Most of the objects created are inherently functional – boxes or other containers. People are beautifying their everyday items, just as folk quilt makers would combine their wool scraps in pretty patterns in making their functional bedding. The beauty did not add to the functionality, but did enhance the pleasure of use.

The other interesting point is the scale of the pieces. They can be as small as a jewelry box, or as large as a wall mounted armoire. Other common finished items include picture frames, doll’s houses, clock bodies, money boxes and small chests. Vintage tramp art has become highly collectible, and contemporary tramp art is a popular sub-genre of folk art and prim style home décor.

The reason I want to share about this extraordinary art is to focus on the use of the found materials. People making tramp/hobo art are making do with what they can find, primarily wood from cigar and produce boxes. Cigar boxes at the time were made from high quality wood, quite solid but not legally reusable for cigars. Often the pretty motifs from the labels were incorporated into the designs. Sometimes mosaics from broken pottery were also included. The artisans enjoyed mixing different kinds of woods to create striped or shaded effects, and using different varnishes.

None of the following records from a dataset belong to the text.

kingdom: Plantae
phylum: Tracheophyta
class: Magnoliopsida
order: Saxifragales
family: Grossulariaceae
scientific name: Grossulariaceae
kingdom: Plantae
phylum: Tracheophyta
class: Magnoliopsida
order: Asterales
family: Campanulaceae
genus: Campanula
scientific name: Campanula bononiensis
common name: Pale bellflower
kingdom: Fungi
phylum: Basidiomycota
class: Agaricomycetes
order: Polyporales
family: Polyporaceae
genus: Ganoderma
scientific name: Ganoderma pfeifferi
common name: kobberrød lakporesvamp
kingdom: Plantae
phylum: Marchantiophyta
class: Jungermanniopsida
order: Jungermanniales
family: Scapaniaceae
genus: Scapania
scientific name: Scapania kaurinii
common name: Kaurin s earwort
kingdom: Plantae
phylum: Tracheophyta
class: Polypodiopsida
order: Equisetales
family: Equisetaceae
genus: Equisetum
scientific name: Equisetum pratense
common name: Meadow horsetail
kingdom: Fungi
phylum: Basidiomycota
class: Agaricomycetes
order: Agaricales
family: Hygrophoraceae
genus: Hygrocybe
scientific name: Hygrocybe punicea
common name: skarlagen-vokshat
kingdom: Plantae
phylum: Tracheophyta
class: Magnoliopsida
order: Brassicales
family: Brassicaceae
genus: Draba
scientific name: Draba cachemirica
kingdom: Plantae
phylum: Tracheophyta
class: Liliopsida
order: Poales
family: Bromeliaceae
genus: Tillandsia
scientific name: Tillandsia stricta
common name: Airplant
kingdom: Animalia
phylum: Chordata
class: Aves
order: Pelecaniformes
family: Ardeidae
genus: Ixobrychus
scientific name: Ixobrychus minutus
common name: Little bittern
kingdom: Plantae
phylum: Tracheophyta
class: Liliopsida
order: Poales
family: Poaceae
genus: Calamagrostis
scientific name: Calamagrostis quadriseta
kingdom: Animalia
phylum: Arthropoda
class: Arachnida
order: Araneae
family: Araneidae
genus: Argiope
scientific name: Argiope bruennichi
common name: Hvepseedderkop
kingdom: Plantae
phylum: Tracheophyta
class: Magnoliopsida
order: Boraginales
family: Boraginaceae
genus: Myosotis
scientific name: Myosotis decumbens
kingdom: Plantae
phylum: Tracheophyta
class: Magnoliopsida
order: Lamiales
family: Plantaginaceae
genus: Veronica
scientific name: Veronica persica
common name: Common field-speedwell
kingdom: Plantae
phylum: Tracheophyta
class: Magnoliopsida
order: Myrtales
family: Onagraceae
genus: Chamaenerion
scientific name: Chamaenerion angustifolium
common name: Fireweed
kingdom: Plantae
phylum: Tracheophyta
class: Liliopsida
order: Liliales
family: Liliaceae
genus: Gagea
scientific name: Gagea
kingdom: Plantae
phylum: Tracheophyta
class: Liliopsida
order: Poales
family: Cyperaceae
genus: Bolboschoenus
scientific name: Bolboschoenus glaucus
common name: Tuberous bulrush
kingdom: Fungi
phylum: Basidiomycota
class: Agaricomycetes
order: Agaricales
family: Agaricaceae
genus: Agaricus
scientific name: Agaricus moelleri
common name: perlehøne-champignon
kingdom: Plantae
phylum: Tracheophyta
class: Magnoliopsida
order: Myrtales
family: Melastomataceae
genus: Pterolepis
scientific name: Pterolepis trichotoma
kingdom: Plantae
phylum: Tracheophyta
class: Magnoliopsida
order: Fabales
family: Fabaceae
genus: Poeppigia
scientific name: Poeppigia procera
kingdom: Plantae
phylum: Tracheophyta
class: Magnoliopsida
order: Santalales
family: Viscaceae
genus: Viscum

They weren’t struggling with labels of creative or not, and probably didn’t consider their own work necessarily as art, but as a craft, easy to learn, inexpensive to practice, and since it involved wielding a knife, no doubt considered manly enough. It would be simple enough to start with a small box and layer notched rectangles each a little smaller on all four sides and the top, and then stack a few more to make legs.

I imagine that once someone starts wood working, enjoying the tactile beauty of the woods, the meditative repetition of the motions, and starts seeing the speed with which an object can become texturally fascinating, it would be easy to become engrossed with the craft.